Gemäß der Richtlinie Wolf des Landes Niedersachsen müssen mobile Elektro-Herdenschutz-Zäune eine Netzhöhe von mindestens 90 Zentimetern aufweisen. Viele Profis rüsten aber erfahrungsgemäß freiwillig auf 1,06 Meter auf. Der Nachteil von höheren und damit auch gleichzeitig schwereren Schutzzäunen: Sie sind für den Schäfer einfach nicht mehr so gut händelbar. „Wer seinen Zaun auf 1,20 Meter erhöht, darf aber dennoch den Untergrabeschutz nicht vergessen“, weist der Inhaber des Wolfcenters noch einmal darauf hin, dass im Isegrim auch immer ein Stück weit der Maulwurf Grabowski stecke. Auf dem Areal des Dörverdener Wolfcenters hat er Demo-Zäune für alle Nutztierarten aufgestellt. „Feste Zäune mit Metallknoten-Geflecht halten 30 bis 40 Jahre lang“, ist der Experte überzeugt.
Es gibt inzwischen sogar Elektrozäune mit bis zu fünf Drähten, die Nutztiere wie Rinder, vor dem Raubtier schützen sollen. Nutztierhalter wissen um die Problematik, wenn das Gras sprießt und den unteren Draht erreicht. „Die Elektrizität gelangt dann direkt ins Erdreich und der Schutzzaun wird wirkungslos“, erläutert Faß. Gerade die Region um Cuxhaven, „die Milchkammer Norddeutschlands“, sei in der Vergangenheit immer wieder vom Isegrim heimgesucht worden. Und wie sieht es mit der „Hüte-Sicherheit“ bei Pferden aus? Dass der Wolf nicht tatsächlich eines Tages das erste Pferd in Niedersachsen reißt, kann nämlich auch Frank Faß nicht vollkommen ausschließen.
Der Dörverdener ist auch als Wolfsberater für den Kreis Verden tätig. Kürzlich wurden in Hülsen nachgewiesenermaßen zwei Schafe gerissen. In der Vergangenheit gab es schon einen ähnlichen Fall in Kirchlinteln. „Im Raum Fischerhude hatten wir auch schon ein gerissenes Kuhkalb“, weiß Faß. 14 Wolfsrudel leben ihm zufolge mittlerweile in Niedersachsen, zuzüglich vier Paaren und einem „residenten Einzeltier“.

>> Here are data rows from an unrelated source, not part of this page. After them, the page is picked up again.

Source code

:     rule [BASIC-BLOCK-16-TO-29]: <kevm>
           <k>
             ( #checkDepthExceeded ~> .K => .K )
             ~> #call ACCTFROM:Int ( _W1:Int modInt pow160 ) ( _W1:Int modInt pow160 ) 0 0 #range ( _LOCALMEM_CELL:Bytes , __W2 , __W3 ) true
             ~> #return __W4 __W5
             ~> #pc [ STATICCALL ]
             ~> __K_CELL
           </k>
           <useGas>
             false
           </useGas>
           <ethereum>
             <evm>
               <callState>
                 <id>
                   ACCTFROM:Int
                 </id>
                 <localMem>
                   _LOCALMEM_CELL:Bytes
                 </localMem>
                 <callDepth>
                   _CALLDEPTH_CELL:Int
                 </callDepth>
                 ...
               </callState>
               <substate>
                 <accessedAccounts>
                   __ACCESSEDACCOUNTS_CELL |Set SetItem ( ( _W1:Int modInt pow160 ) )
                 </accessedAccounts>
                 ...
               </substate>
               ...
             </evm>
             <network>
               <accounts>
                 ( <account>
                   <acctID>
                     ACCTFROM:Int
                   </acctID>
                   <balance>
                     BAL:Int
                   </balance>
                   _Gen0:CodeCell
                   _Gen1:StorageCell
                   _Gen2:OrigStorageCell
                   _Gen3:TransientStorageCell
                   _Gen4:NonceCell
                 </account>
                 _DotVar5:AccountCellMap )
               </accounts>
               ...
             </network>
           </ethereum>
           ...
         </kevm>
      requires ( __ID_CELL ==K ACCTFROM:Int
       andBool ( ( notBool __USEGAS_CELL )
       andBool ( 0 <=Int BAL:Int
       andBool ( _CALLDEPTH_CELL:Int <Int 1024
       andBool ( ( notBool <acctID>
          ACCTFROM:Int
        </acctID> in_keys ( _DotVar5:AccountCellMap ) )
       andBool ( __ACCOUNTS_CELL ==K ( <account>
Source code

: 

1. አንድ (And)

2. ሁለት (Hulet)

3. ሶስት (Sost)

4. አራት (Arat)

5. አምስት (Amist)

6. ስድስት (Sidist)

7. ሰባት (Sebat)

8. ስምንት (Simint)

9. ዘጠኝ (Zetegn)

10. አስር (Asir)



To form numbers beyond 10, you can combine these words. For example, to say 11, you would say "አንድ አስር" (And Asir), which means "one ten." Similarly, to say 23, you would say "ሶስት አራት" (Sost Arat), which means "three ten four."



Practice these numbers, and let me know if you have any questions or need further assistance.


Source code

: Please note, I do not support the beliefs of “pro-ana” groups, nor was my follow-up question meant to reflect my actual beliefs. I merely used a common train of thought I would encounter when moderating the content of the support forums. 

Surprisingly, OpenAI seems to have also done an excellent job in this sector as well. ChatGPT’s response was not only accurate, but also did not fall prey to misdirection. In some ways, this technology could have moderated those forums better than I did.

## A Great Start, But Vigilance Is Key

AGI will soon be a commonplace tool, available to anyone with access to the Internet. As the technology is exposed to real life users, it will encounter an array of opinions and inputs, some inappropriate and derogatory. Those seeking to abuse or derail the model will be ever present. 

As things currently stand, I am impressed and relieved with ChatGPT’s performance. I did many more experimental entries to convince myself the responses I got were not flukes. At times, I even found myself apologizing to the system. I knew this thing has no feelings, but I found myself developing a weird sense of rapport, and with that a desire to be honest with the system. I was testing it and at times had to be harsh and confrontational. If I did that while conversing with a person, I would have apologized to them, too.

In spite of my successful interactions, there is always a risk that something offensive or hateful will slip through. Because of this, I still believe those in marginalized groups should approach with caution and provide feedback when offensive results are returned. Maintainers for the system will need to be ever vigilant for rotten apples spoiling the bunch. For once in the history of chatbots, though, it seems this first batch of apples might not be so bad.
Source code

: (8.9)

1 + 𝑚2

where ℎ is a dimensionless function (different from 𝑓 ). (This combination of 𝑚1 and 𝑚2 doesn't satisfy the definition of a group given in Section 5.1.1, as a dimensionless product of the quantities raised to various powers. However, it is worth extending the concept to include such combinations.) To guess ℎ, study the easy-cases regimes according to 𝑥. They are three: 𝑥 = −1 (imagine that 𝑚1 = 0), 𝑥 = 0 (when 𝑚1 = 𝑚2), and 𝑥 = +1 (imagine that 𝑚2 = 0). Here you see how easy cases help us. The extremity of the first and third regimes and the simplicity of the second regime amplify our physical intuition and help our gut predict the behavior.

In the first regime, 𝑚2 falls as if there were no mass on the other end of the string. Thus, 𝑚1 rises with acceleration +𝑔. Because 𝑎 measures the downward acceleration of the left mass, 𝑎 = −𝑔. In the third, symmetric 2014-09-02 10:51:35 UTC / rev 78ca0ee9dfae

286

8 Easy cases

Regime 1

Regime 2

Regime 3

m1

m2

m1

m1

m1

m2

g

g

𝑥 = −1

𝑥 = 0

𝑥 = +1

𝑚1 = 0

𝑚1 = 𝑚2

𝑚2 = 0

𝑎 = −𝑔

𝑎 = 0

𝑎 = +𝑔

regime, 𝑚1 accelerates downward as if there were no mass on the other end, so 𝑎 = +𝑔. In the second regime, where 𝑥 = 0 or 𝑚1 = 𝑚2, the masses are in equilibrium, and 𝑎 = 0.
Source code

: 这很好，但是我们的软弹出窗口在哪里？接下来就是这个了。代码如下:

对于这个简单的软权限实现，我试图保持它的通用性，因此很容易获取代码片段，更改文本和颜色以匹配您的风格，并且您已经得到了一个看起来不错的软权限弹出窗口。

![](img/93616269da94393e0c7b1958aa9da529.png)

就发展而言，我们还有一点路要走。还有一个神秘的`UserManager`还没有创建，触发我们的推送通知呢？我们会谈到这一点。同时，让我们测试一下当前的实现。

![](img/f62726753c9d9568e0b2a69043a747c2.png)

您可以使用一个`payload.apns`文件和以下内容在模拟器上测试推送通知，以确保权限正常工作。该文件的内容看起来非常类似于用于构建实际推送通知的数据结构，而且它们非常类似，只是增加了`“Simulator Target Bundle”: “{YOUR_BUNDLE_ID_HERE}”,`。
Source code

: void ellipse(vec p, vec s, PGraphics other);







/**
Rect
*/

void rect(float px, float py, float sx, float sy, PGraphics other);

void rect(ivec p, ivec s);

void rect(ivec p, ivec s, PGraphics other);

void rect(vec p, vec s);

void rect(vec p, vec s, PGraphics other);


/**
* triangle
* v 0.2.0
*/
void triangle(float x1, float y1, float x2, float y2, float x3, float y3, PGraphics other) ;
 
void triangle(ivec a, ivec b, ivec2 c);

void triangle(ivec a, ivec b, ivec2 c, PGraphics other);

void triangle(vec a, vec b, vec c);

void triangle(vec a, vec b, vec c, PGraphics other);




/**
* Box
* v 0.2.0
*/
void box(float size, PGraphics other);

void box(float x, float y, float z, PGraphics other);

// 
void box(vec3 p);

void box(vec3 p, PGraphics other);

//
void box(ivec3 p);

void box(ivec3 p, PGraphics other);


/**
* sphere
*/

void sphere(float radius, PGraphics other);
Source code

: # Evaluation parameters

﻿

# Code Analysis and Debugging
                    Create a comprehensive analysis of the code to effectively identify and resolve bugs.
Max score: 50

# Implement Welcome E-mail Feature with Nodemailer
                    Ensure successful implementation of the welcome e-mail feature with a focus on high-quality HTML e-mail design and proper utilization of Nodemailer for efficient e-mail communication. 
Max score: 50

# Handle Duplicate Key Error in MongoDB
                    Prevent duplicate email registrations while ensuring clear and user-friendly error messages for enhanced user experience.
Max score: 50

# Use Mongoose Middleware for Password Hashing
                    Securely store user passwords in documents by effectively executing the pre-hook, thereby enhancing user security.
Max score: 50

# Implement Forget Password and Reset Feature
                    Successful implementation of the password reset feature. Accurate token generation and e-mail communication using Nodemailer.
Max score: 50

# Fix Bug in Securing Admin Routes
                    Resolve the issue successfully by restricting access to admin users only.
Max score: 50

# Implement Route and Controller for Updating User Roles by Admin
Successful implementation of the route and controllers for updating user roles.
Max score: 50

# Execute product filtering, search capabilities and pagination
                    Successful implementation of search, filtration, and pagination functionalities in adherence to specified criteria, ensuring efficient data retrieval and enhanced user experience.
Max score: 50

Die FDP fordert, dass der Wolf ins Jagdrecht aufgenommen wird. Aber werden damit alle Probleme aus der Welt geschafft? Niedersachsens neuer Umweltminister Olaf Lies (SPD) hat der Forderung jedenfalls gerade in einer Pressemitteilung eine Absage erteilt: „Es macht zur Zeit keinen Sinn, den Wolf ins Jagdrecht aufzunehmen, weil der Wolf streng geschützt ist und dann eine ganzjährige Schonzeit hätte.“ Allerdings stellte er fest: „Wir müssen natürlich die Ausbreitung des Wolfes managen, auffällige Wölfe müssen konsequent kontrolliert, zügig vergrämt und nötigenfalls getötet werden, um eine Gewöhnung der Wölfe an den Menschen zu unterbinden und unsere Weide- und Nutztierhaltung nicht zu gefährden.“
„Es ist eine große Illusion, zu glauben, dass durch eine Bejagung des Wolfes die Übergriffe auf Nutztiere zurückgehen. Herdenschutz bleibt auch künftig ein Dauerthema“, prophezeit der Experte. Für ihn kann das Zusammenleben mit den Wölfen in Niedersachsen nur gelingen, wenn von allen Beteiligten ein „Mittelweg“ gegangen wird, und zwar abseits extremer Handlungen für oder gegen Wölfe.
Das Buch „Wildlebende Wölfe“ ist zum Preis von 34,90 Euro im Buchhandel sowie über das Internet erhältlich. Bei Bedarf bietet Frank
Faß
im Wolfcenter Dörverden auch Seminare zum Thema Herdenschutz an.